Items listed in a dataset
----------------

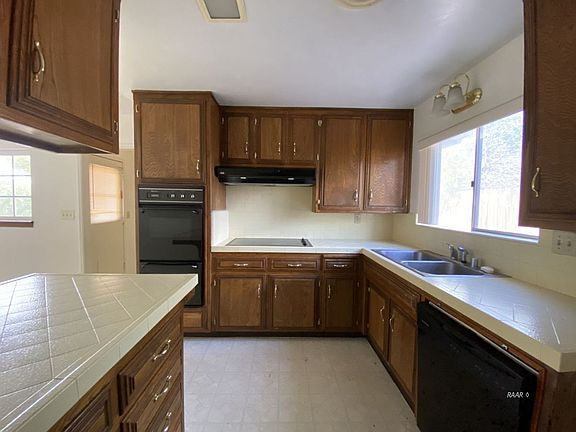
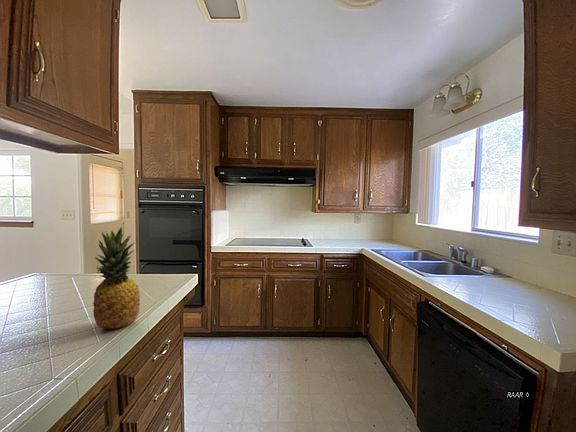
+ fruit [92,226,141,330]
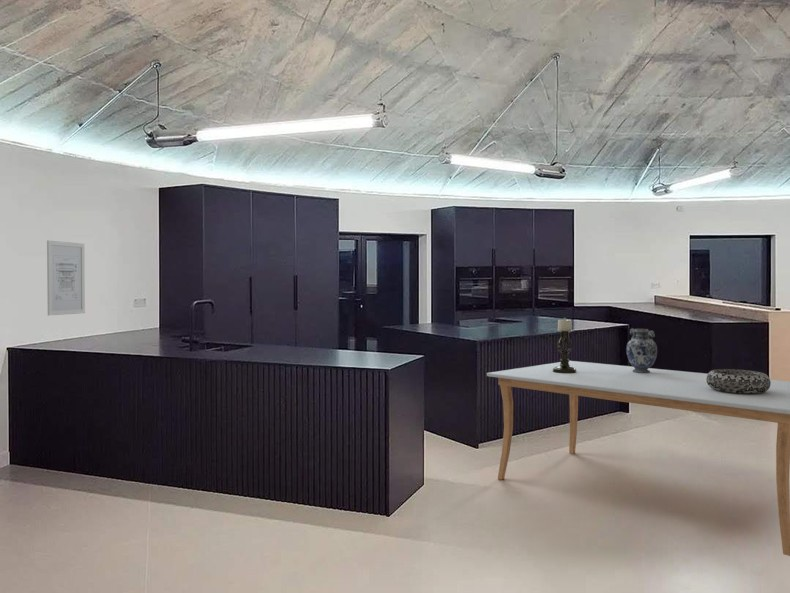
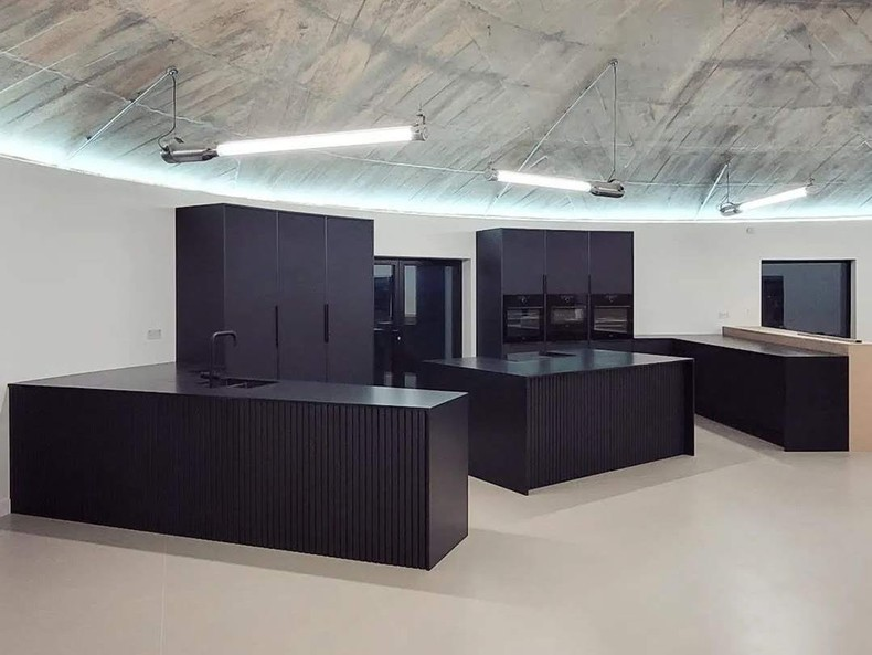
- candle holder [553,317,577,374]
- decorative vase [625,327,658,373]
- wall art [46,239,86,317]
- decorative bowl [706,368,771,394]
- dining table [486,360,790,557]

----------------

EXERCISE AIM:
For each line above that carries the word "decorative", copy it out.

ANSWER BOX:
- decorative vase [625,327,658,373]
- decorative bowl [706,368,771,394]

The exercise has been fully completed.